*EXERCISE DIRECTIONS*: Quote every line of the records below word for word, leaving out the pictures.

*DATA SUPPLIED*:
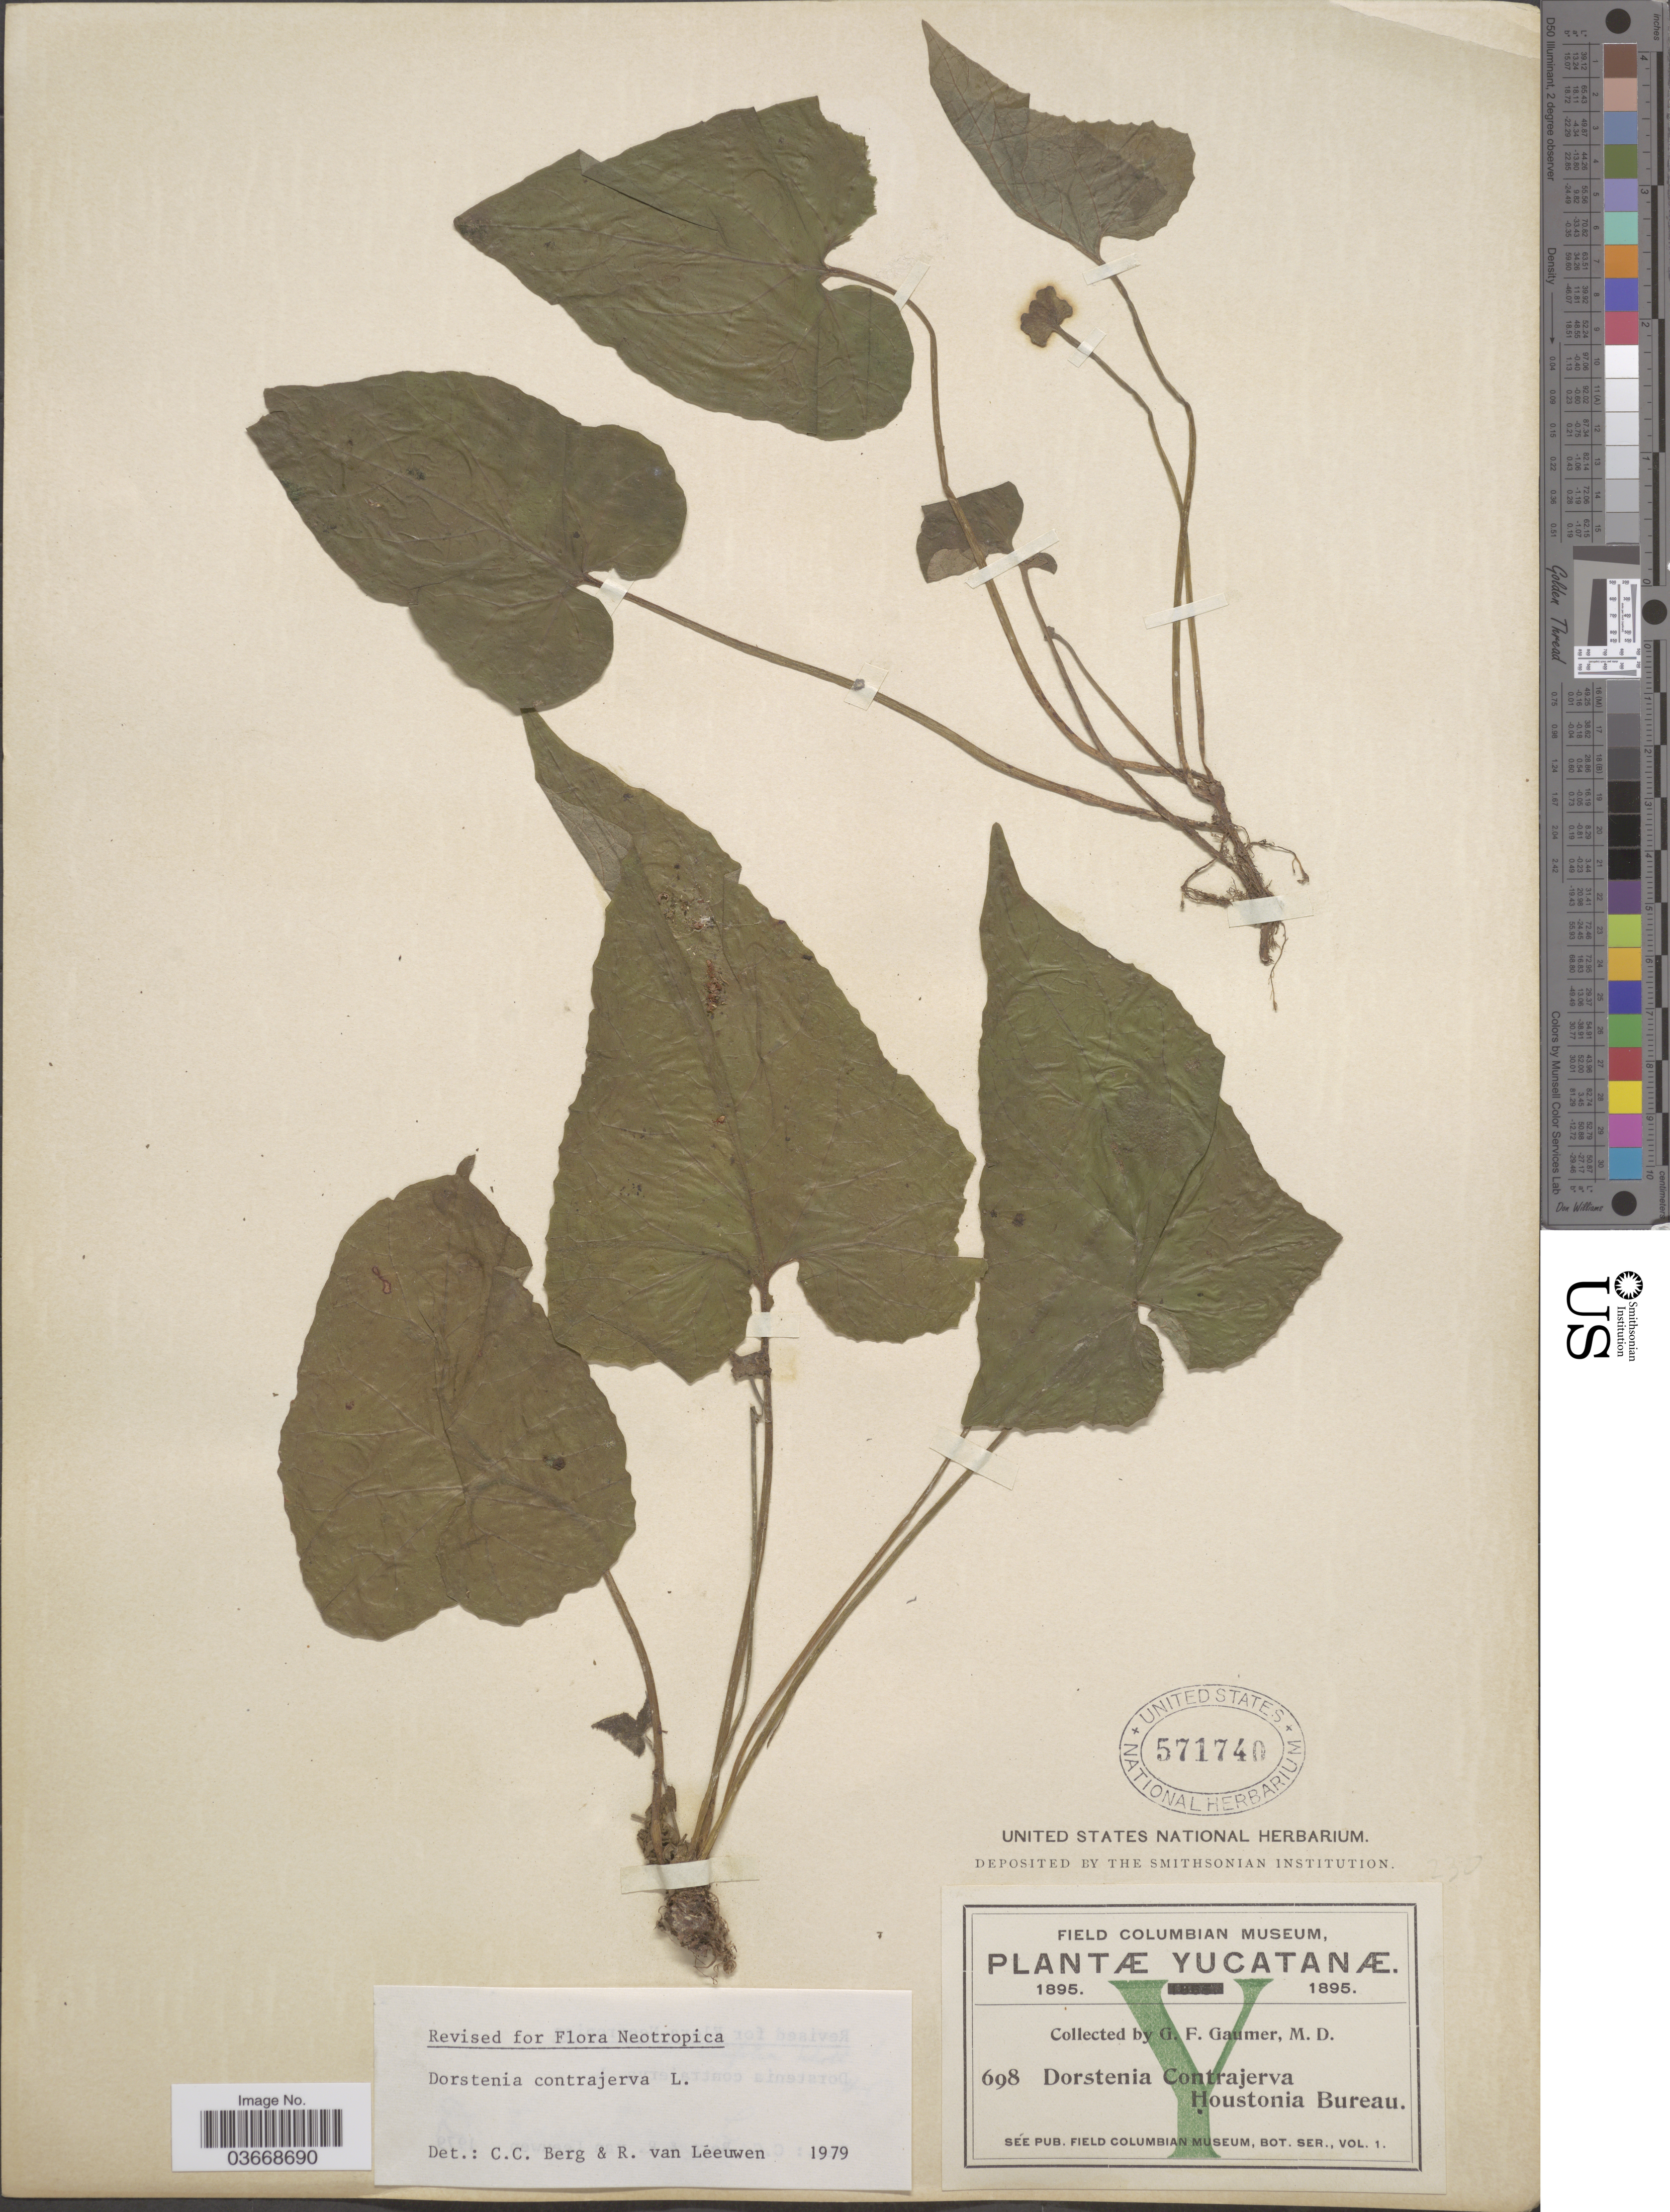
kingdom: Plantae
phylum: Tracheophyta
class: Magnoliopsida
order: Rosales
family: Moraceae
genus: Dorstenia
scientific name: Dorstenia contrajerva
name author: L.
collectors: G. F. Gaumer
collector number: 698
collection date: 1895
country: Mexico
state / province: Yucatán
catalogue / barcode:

*EXERCISE SOLUTION*:
kingdom: Plantae
phylum: Tracheophyta
class: Magnoliopsida
order: Rosales
family: Moraceae
genus: Dorstenia
scientific name: Dorstenia contrajerva
name author: L.
collectors: G. F. Gaumer
collector number: 698
collection date: 1895
country: Mexico
state / province: Yucatán
catalogue / barcode:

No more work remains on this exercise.